What Does Redemption really mean? – 6/29/2020

In our sermon series through the Gospel of Luke at Trinty Presbyterian Church, we have come to the crucifixion and death of Jesus. We have begun a series within our series called, “Know Nothing but Christ Crucified,” where we examine the meaning and significance of the crucifixion and death of Jesus. Each week this summer, we’re looking at different aspects of how Christ crucified is the fulfillment of how God works for the salvation of His people.

Week 1 is Redemption/Ransom. Way back in Exodus 6, God said to Moses that his act of freeing the people from slavery would be an act of redemption.

Redemption is God’s work at great cost to himself to set his people free from their slavery to sin and evil, so they might freely love and serve Him and one another.

You can give the sermon a listen here.

Redemption/redeem is translated from three Hebrew words and one greek word.

גָּאַל פָּדָה כֹּפֶר ἀπολύτρωσις Goel, PaDaH, KoPHeR, and apolutroosis. As we see how the bible uses all four words, it becomes cleat that Christ’s crucifixion has a redemption effect for God’s people. When we say that Christ was crucified for us, we are saying that Christ’s death was a gracious payment by God to purchase freedom from sin and evil for his people.

Notice how understanding this brings meaning to Jesus’ declaration to those who are following him in John 8 that He has come to rescue them from the slavery of which they were not even cognizant-slavery to sin.

31 So Jesus said to the Jews who had believed him, “If you abide in my word, you are truly my disciples, 32 and you will know the truth, and the truth will set you free.” 33 They answered him, “We are offspring of Abraham and have never been enslaved to anyone. How is it that you say, ‘You will become free’?”

34 Jesus answered them, “Truly, truly, I say to you, everyone who practices sin is a slave to sin. (John 8:31-34)

Peter knew the futile ways/slavery which he been rescued from by his Lord’s crucifixion because it was not just a martyr’s death, but a ransom payment. A ransom payment is the price of freedom for a prisoner of war. Ransom is the meaning of the KoPHeR word in Hebrew and λύτρον in Greek. See Mark 10:45, “For even the Son of Man came not to be served but to serve, and to give his life as a ransom for many.” Therefore, Peter in 1 Peter 1 says that the implication is that we now live lives based on a reverent fear of this reality–God chose to redeem us from our slavery with the precious blood of Christ. Jesus’ bleeding was not just blood from wounds but this ransom payment for our redemption.
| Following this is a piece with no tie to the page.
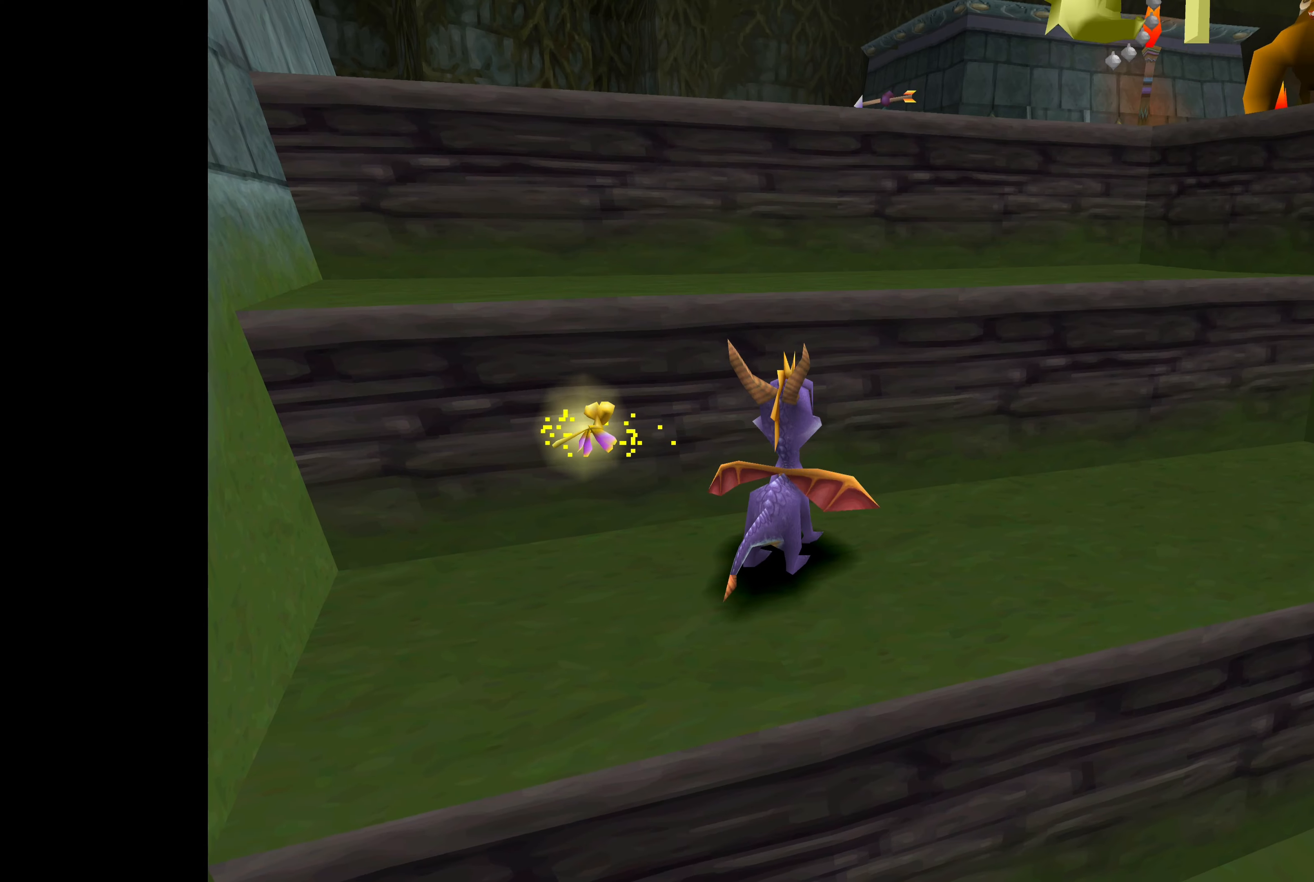
{"buttons": [], "left_stick": "center", "right_stick": "center", "events": [[167, "left_stick", "up"], [500, "left_stick", "center"]]}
17 And if you call on him as Father who judges impartially according to each one’s deeds, conduct yourselves with fear throughout the time of your exile, 18 knowing that you were ransomed from the futile ways inherited from your forefathers, not with perishable things such as silver or gold, 19 but with the precious blood of Christ, like that of a lamb without blemish or spot.

If the payment has been made we are 1) free. and 2) this freedom is therefore eternal/permanent. 3) Sin is no longer our master.

1. See Galatians 5:1 “For freedom Christ has set us free; stand firm therefore, and do not submit again to a yoke of slavery.” So we should not be enslaved to following certain rules as our master or in being enslaved to sinful, ungodly practices as our master.

2. If my ransom is paid, I can’t mess it up because it is an eternal payment completely redeeming all of God’s people before and after Christ. See Hebrews 9:15 “Therefore he is the mediator of a new covenant, so that those who are called may receive the promised eternal inheritance, since a death has occurred that redeems them from the transgressions committed under the first covenant.”

3. As we await the redemption of our bodies (future redemption), we must be reminded that sin will no longer be our master because as Paul says in Romans 6:14, “For sin will have no dominion over you, since you are not under law but under grace.”

This week, we saw that Christ crucified is our ransom/redemption. Next week we will study what the Bible means when it says that Christ Crucified brings Reconciliation.

For today, it is vitally important that you be certain that you are free from sin’s slavery. If you know that Christ’s crucifixion was the ransom price paid to set you free, then live a reverent life of service to him as well as a fearless life of worship, witness, and work because you are free. If you are not free from sin, ask Jesus to set you free and seek out a church to shepherd you and help you know Jesus. You are welcome at Trinity Presbyterian Church of Norman.